A negative response to Parkinson’s disease may be appropriate in a given situation. However, the problem with negative emotions is you tend to get stuck in the negative until it is all you see; indeed, you may even begin to crave the emotion. Also, emotions are not subtle interpreters of a situation; they are blunt instruments when finer tools may be able to build a more complete picture of a situation. In addition, emotions are not permanent; they pass in and out of consciousness. Therefore, just because you feel an emotion, doesn’t make it true.

Thoughts and feelings form a reciprocal relationship; emotions generate thoughts and thoughts trigger emotions. Therefore, thinking negatively generates a spiral into negative emotion and more negative thoughts.

It follows that negative emotion can be reinforced by negative thought or changed by positive thought. For example, thinking, “I can’t do that because of my Parkinson’s” generates a negative emotion, which supports the negative thought. On the other hand, thinking, “I will give it a go” creates a positive feeling. This reforming of emotion by thought gives us the opportunity to steer ourselves through rough, negative seas until we reach calmer waters.

dr jonny

http://dialoguewithdisability.blogspot.co.uk
Would just like to say how much I'm enjoying your blog. Like you, I have Young Onset PD. Although a bit older than you - diagnosed last year at 38 years old.

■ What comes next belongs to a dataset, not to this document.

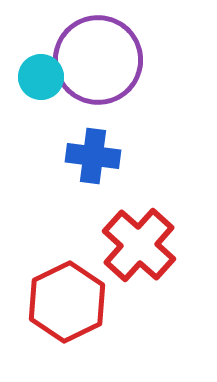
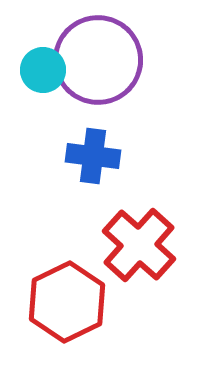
cyan circle: moved 2 px right, 7 px up
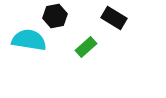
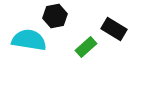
black rectangle: moved 11 px down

I've been through every emotion since my diagnosis, including "I can't do that because ...". Now I'm trying to make sure PD doesn't define me. It helps to think positively about what will happen in my lifetime. The research and improvements in treatments and medication for PD.

We all have our good days and bad days. But as you say we're heading for "calmer waters".
I thought I would just add a thought or two about positive thinking. I was diagnosed in my late 30s and that's 20 years ago now. I continued to work as a probation officer and had promotions to senior manager and to her Majesty's Inspector of probation, a job which I held for nine years, travelling the length and breadth of the country before having to take early retirement. I'm sure that a positive attitude was helpful. I tend also to take something of a battling attitude and in addition was undoubtedly helped by positive approaches from family friends and colleagues.

Certainly, some people were unsure how to react and needed permission to ask or make light or indeed offer advice. I tried to be as open as possible and I guess that that exposure, which carries a certain amount of risk, is underpinned by having written books about my life with Parkinson's.

The only negative, if that's what it is, is that being further along the line, I now experience the hard reality that, albeit slowly for me, Parkinson's is degenerative and progressive. I believe that the slow progress, albeit inevitable, would not have been as slow if I had not taken a very bullish position. I can't back this up with evidence and it may well not apply to everybody but I am certain that it applies to me and I need to believe it anyway to keep me doing it. It has got harder, but I am still very functional and keep busy with a variety of activities and projects.

I wish you well in your journeyFor however you choose to conduct it. What you choose will be the right thing for you.

Best wishes

Radar
dr jonny,

I really enjoyed reading your thoughts on positive thinking and our varying emotions. When I was younger, I was one of those people who tend foolishly to blame themselves for any illness. I could drive myself mad trying to figure out which came first, thought or emotion. Did I think of something that created the emotion, or did the emotion give rise to thoughts of guilt or blame? It took me a while to realize that it doesn't matter which came first! The emotions and thoughts are mutually sustaining. Deliberate positive thinking lets the brain create beneficial secretions and calms the emotions as well; it is the key to breaking the negative cycle.